» Document passage:
((

Washington, November 29
The US and Afghan Taliban have resumed peace talks, President Donald Trump has revealed as he made his first visit to the war-torn country on an unannounced trip to meet American soldiers for the Thanksgiving holiday.
During the brief appearance at the Bagram Airfield, Trump served turkey to soldiers, posed for photographs and met Afghan President Ashraf Ghani. After nine rounds of negotiations with the Taliban, President Trump abruptly cancelled peace talks in September after a US soldier was killed in a suicide attack in Afghanistan’s capital, Kabul.
The secretive visit to Afghanistan on Thursday for Thanksgiving came a week after a prisoner swap with the Taliban aimed at resuming peace negotiations to end the 18-year-long war.
As part of the swap deal, the Taliban freed two Western academics who had been held hostage since 2016 — American Kevin King and Australian Timothy Weeks — in exchange for three imprisoned senior militants.

))

» What this task involves:
In the article on Trump's Afghanistan visit, who did the Taliban free in the prisoner swap? The data that comes next is separate material and has nothing to do with the article.

» Data provided:
((

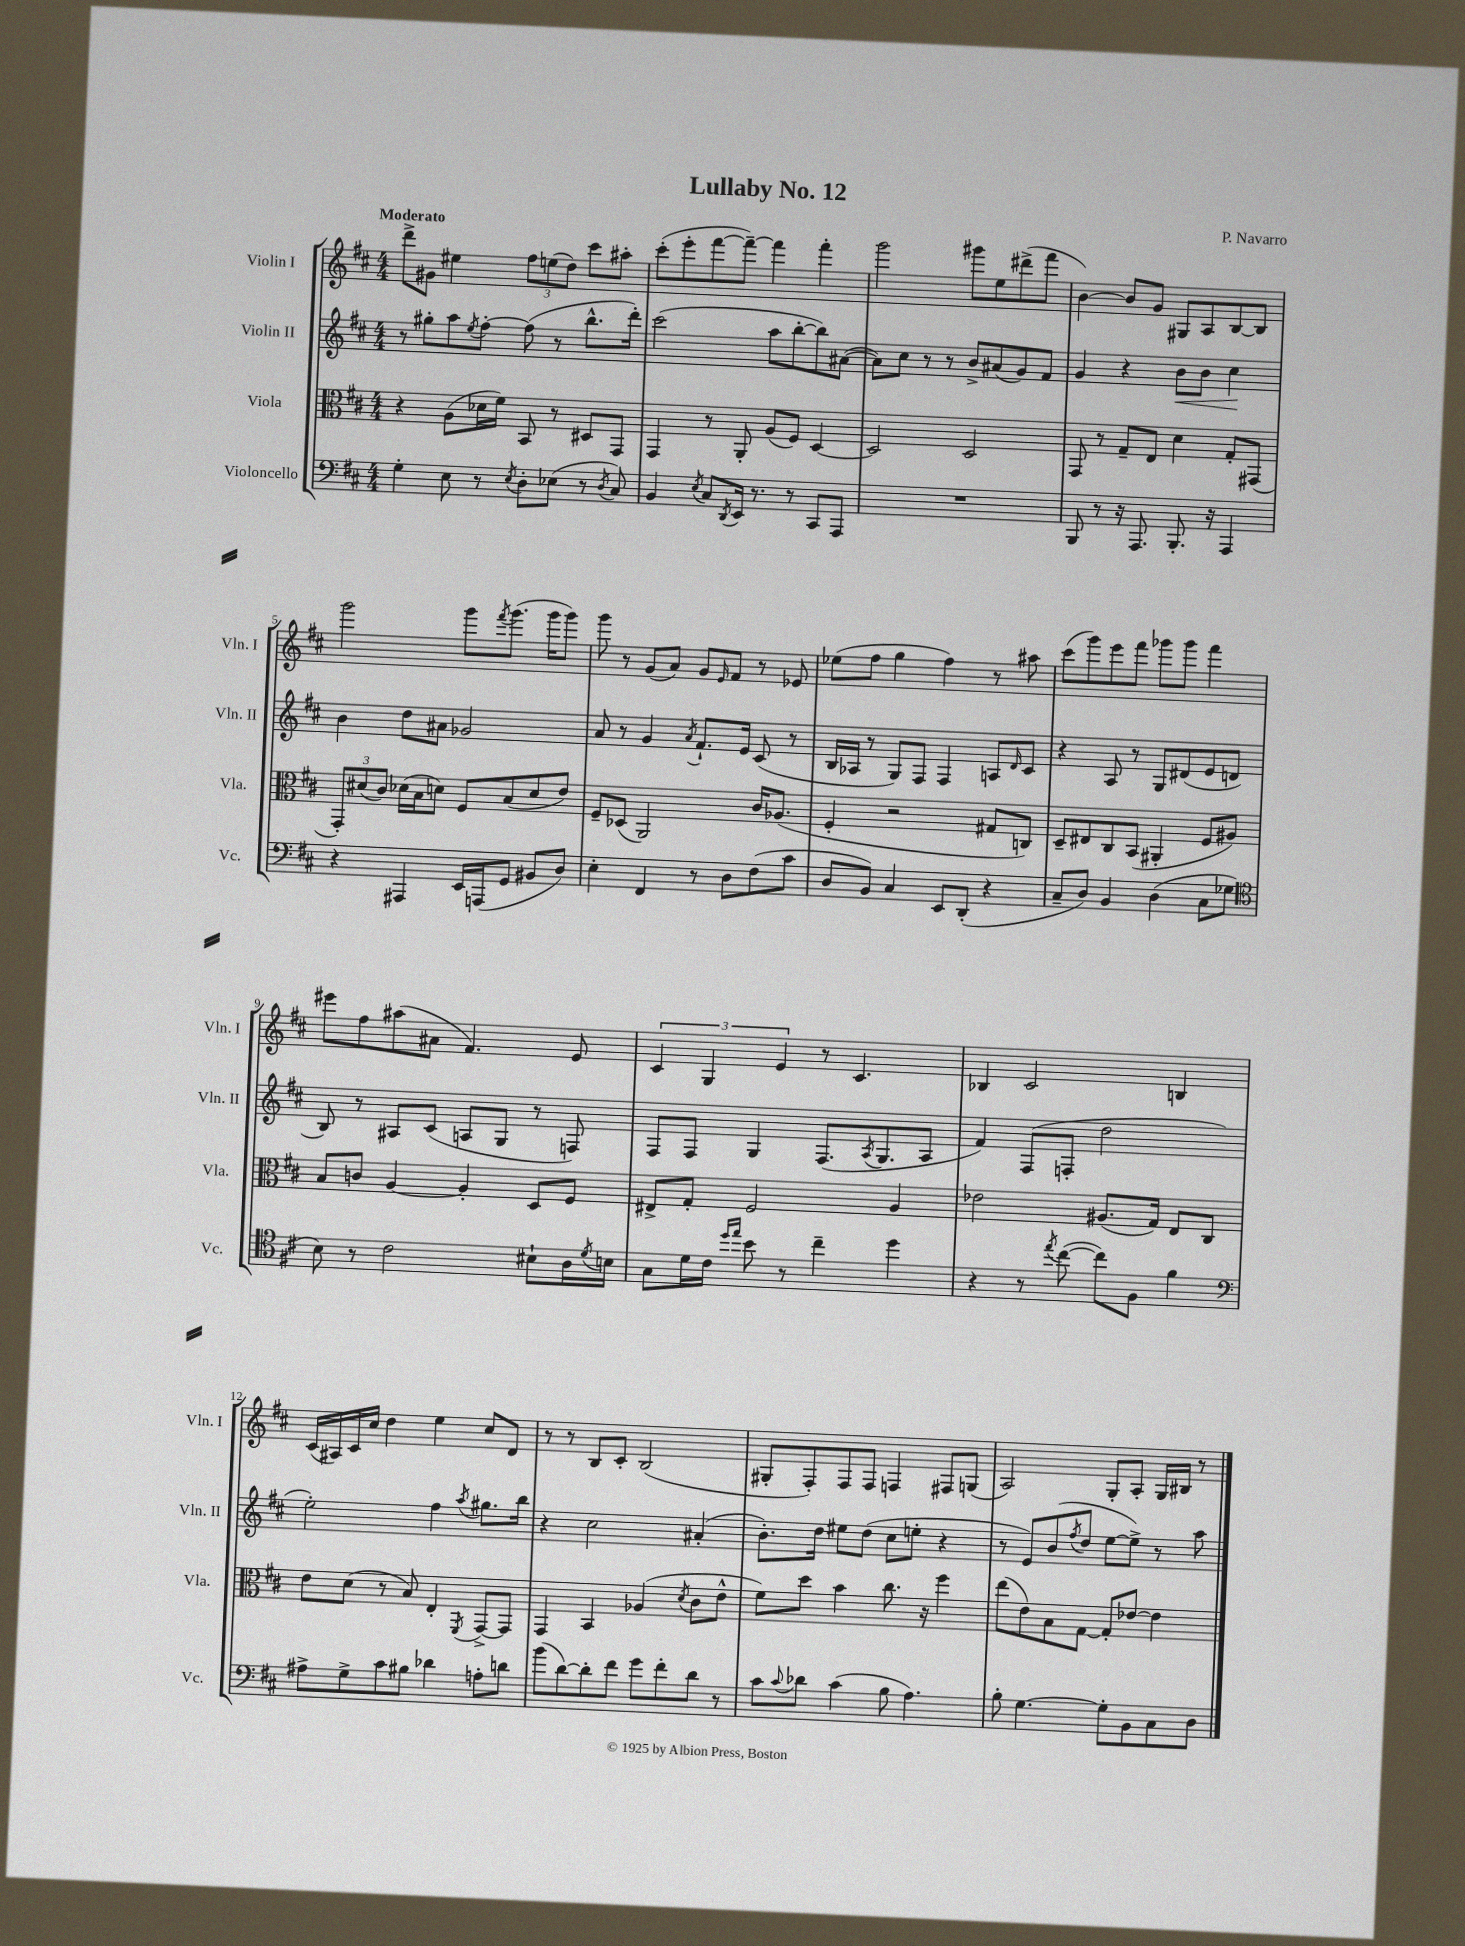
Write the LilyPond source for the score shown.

))

» Task solution:
Two Western academics held hostage since 2016: American Kevin King and Australian Timothy Weeks.